Exercise task:
Copy every line of the records below, character for character, with no changes.

Data excerpts:
## Begin
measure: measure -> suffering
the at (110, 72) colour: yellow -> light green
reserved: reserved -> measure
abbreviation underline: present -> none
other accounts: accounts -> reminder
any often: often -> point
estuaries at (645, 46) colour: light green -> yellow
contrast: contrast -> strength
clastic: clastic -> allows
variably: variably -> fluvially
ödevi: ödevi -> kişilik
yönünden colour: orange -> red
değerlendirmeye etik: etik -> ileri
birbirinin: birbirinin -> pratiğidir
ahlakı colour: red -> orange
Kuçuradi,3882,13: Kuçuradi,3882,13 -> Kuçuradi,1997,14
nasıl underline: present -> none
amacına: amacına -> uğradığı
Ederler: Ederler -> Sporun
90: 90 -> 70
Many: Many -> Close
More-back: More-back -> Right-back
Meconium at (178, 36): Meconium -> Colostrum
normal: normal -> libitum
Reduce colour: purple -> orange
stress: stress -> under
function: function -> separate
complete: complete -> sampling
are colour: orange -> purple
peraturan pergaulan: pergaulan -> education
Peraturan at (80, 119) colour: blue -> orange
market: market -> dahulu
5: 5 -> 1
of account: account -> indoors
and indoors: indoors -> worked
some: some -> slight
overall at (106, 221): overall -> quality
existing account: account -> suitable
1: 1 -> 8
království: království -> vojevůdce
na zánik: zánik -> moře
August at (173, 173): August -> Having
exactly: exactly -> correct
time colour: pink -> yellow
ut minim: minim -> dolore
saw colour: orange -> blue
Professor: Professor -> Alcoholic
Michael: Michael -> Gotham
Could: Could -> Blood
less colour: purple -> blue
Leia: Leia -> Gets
## End
Completed exercise:
measure: measure -> suffering
the at (110, 72) colour: yellow -> light green
reserved: reserved -> measure
abbreviation underline: present -> none
other accounts: accounts -> reminder
any often: often -> point
estuaries at (645, 46) colour: light green -> yellow
contrast: contrast -> strength
clastic: clastic -> allows
variably: variably -> fluvially
ödevi: ödevi -> kişilik
yönünden colour: orange -> red
değerlendirmeye etik: etik -> ileri
birbirinin: birbirinin -> pratiğidir
ahlakı colour: red -> orange
Kuçuradi,3882,13: Kuçuradi,3882,13 -> Kuçuradi,1997,14
nasıl underline: present -> none
amacına: amacına -> uğradığı
Ederler: Ederler -> Sporun
90: 90 -> 70
Many: Many -> Close
More-back: More-back -> Right-back
Meconium at (178, 36): Meconium -> Colostrum
normal: normal -> libitum
Reduce colour: purple -> orange
stress: stress -> under
function: function -> separate
complete: complete -> sampling
are colour: orange -> purple
peraturan pergaulan: pergaulan -> education
Peraturan at (80, 119) colour: blue -> orange
market: market -> dahulu
5: 5 -> 1
of account: account -> indoors
and indoors: indoors -> worked
some: some -> slight
overall at (106, 221): overall -> quality
existing account: account -> suitable
1: 1 -> 8
království: království -> vojevůdce
na zánik: zánik -> moře
August at (173, 173): August -> Having
exactly: exactly -> correct
time colour: pink -> yellow
ut minim: minim -> dolore
saw colour: orange -> blue
Professor: Professor -> Alcoholic
Michael: Michael -> Gotham
Could: Could -> Blood
less colour: purple -> blue
Leia: Leia -> Gets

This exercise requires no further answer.